[Electronic design files]
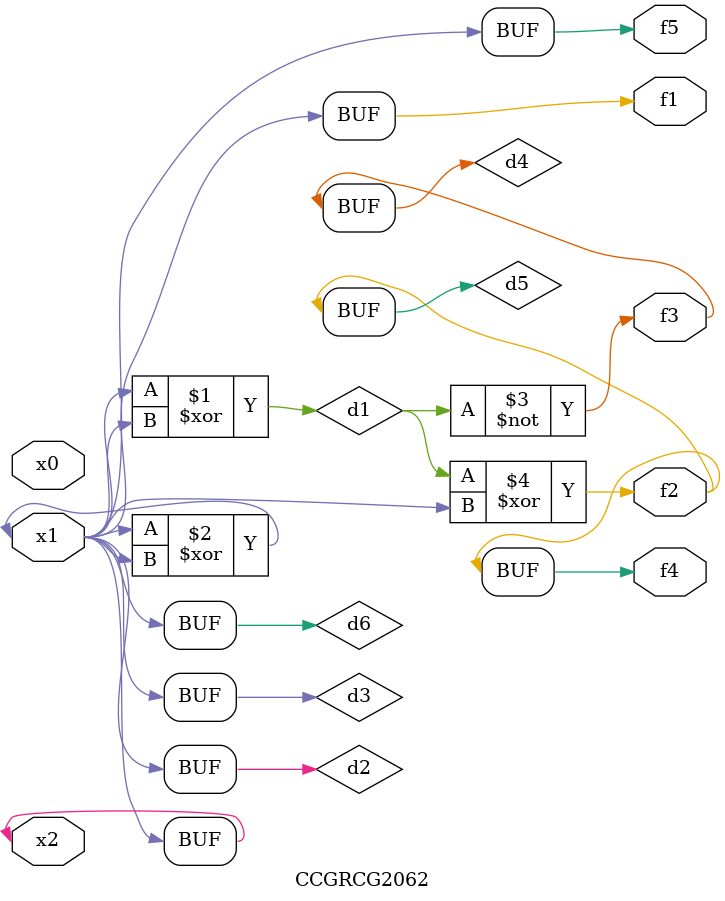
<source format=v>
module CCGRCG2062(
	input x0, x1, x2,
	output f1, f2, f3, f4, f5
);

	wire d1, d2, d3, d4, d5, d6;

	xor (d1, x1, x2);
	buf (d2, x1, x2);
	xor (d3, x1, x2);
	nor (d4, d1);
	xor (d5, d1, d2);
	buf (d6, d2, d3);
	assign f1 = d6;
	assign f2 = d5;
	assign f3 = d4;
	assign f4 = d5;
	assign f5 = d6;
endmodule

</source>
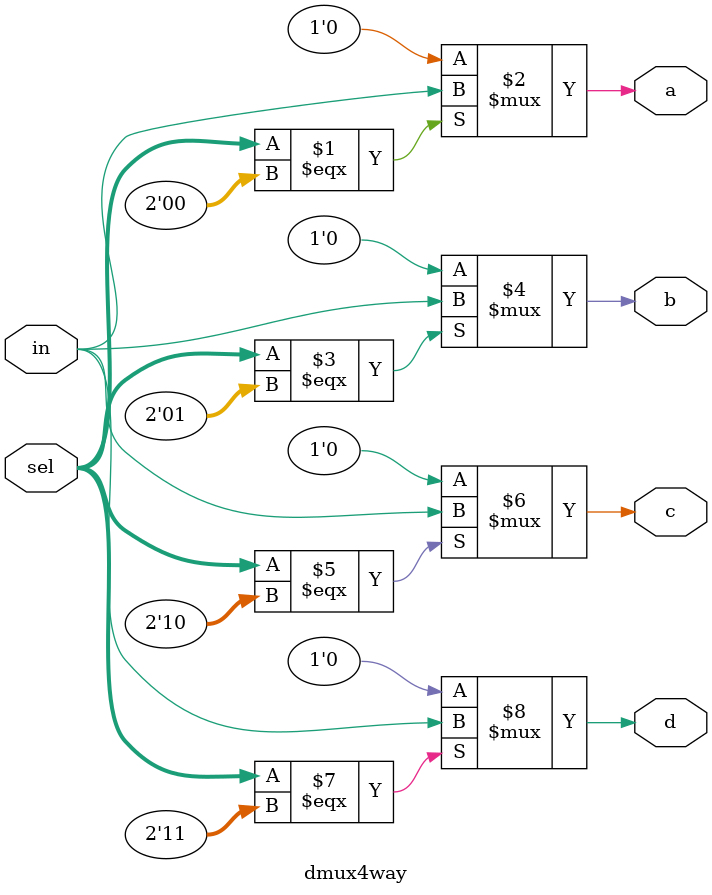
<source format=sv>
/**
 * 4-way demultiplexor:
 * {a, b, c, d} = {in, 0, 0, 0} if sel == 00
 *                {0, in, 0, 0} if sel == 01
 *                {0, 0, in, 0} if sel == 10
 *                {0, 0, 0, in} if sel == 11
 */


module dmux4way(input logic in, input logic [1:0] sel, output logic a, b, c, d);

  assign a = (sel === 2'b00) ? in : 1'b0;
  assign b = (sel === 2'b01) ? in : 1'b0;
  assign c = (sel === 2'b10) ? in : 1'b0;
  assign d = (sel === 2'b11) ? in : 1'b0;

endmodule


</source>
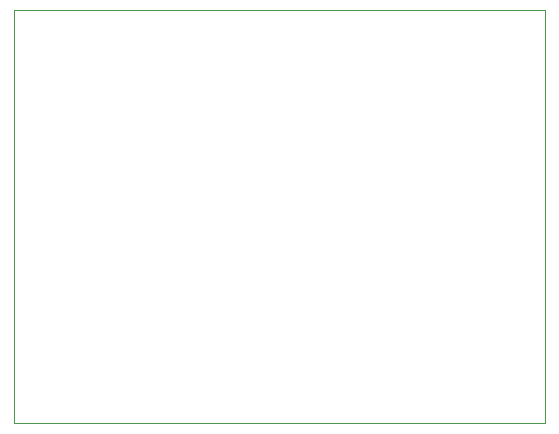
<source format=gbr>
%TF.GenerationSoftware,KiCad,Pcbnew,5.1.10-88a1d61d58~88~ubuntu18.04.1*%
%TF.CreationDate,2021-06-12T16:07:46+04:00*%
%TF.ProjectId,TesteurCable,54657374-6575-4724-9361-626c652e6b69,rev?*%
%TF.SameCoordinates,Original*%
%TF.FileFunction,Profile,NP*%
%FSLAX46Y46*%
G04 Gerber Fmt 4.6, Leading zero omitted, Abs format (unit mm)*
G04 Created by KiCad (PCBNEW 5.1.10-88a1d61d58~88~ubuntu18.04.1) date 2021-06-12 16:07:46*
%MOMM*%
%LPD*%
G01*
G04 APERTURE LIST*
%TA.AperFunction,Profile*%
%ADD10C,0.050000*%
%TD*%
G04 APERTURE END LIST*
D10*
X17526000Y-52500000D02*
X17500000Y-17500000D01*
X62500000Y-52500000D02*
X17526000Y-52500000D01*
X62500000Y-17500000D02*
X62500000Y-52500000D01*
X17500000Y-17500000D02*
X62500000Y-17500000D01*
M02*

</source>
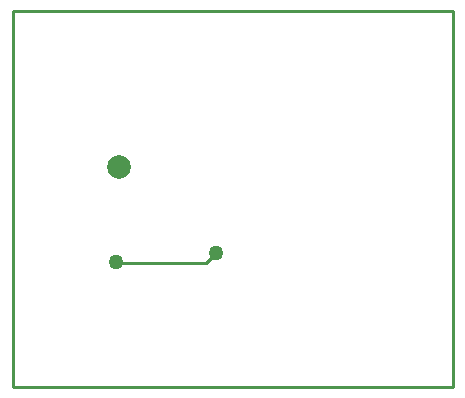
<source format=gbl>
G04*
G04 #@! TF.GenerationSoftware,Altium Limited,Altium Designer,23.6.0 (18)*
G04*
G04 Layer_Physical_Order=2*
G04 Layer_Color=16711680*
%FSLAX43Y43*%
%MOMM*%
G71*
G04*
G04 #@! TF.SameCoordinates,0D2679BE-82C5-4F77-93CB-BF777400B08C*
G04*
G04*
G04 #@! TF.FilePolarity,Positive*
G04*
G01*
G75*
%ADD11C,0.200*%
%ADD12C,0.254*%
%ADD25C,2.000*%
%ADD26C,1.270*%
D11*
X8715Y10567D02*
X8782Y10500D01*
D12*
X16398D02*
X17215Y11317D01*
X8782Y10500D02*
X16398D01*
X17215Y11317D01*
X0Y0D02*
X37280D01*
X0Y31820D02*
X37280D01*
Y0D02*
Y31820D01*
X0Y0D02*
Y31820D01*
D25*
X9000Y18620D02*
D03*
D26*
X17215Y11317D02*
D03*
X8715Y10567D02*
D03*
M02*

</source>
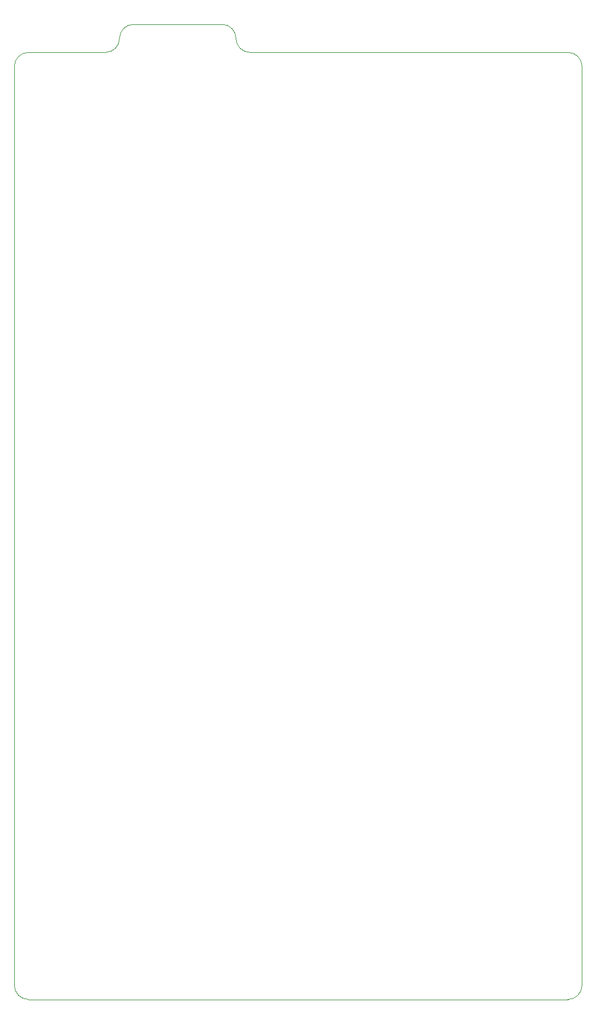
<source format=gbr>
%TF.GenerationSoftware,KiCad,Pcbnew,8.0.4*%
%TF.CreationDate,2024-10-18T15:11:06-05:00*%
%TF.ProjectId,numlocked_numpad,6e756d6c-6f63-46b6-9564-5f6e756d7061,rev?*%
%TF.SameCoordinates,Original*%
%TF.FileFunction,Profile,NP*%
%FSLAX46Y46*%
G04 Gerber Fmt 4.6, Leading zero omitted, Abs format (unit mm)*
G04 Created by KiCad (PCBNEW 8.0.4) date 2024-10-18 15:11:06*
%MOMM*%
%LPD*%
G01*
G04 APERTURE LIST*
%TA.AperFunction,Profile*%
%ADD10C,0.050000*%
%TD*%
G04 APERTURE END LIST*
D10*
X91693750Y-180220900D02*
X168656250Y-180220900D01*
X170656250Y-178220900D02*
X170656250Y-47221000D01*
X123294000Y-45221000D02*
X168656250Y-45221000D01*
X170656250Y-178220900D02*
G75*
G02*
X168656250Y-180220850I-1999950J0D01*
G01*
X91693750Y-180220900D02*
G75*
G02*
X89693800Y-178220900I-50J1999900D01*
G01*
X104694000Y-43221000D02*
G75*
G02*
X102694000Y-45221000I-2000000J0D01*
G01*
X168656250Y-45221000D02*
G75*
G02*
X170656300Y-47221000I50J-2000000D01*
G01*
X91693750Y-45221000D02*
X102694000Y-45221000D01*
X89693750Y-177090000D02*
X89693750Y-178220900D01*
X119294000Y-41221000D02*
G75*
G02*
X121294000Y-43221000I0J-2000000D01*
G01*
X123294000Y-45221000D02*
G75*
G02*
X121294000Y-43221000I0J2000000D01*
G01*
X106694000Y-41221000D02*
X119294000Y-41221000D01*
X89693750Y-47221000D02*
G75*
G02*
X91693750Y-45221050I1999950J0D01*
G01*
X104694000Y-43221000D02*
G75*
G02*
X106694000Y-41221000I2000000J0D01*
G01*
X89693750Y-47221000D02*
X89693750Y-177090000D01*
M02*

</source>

- **EXERCISE OBJECTIVE**
Among the lines above, list those that contain the word "Created".

- **FINISHED EXERCISE**
G04 Created by KiCad (PCBNEW 5.1.10-88a1d61d58~88~ubuntu18.04.1) date 2021-06-12 16:07:46*
G04 Created by KiCad (PCBNEW 8.0.4) date 2024-10-18 15:11:06*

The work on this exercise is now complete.